[STUDY MATERIAL]
────────────────────

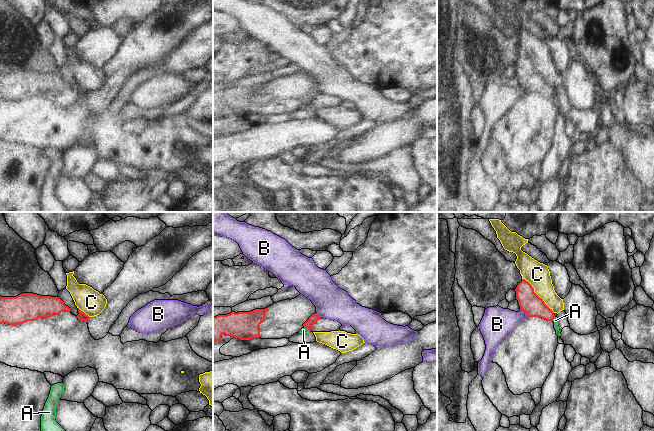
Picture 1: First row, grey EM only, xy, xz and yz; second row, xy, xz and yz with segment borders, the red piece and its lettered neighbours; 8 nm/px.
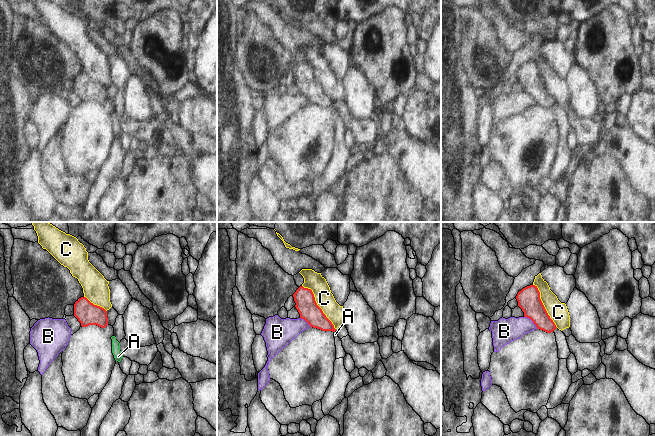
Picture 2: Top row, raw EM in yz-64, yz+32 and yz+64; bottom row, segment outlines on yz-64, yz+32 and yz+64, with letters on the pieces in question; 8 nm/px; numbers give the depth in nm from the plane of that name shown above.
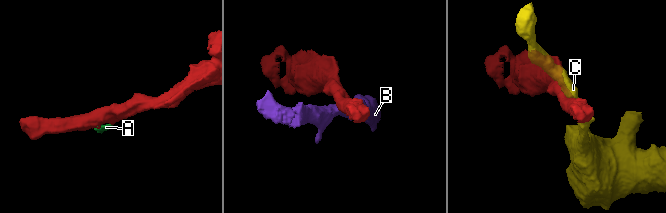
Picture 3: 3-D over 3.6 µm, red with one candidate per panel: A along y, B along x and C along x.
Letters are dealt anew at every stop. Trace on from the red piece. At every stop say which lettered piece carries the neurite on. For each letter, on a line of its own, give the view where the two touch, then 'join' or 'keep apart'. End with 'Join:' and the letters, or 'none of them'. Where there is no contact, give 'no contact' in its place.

────────────────────

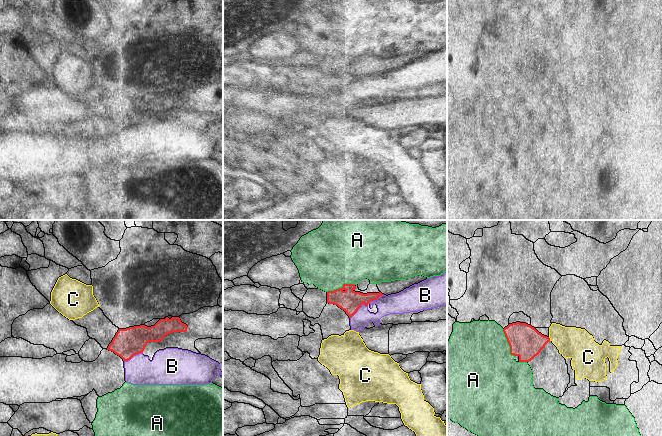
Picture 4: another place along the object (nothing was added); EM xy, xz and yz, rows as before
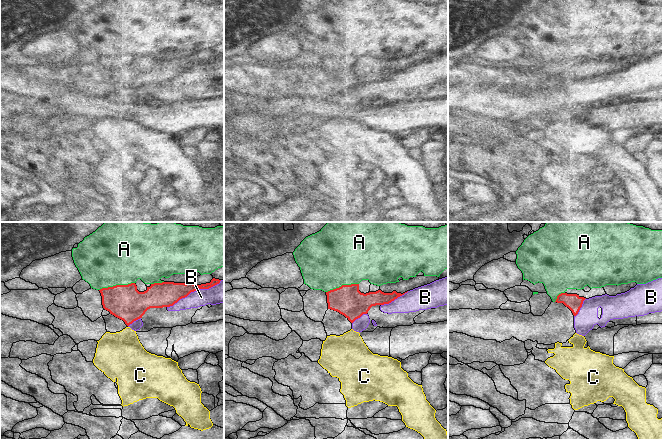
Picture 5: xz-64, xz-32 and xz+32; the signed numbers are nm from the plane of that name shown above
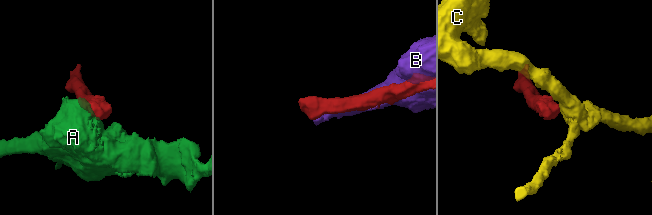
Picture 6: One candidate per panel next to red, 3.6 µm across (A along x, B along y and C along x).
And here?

────────────────────

[WHAT THIS TASK INVOLVES]
Out of the records above, pull the lines that include the word "numbers".

[RESPONSE TO THE TASK]
Picture 2: Top row, raw EM in yz-64, yz+32 and yz+64; bottom row, segment outlines on yz-64, yz+32 and yz+64, with letters on the pieces in question; 8 nm/px; numbers give the depth in nm from the plane of that name shown above.
Picture 5: xz-64, xz-32 and xz+32; the signed numbers are nm from the plane of that name shown above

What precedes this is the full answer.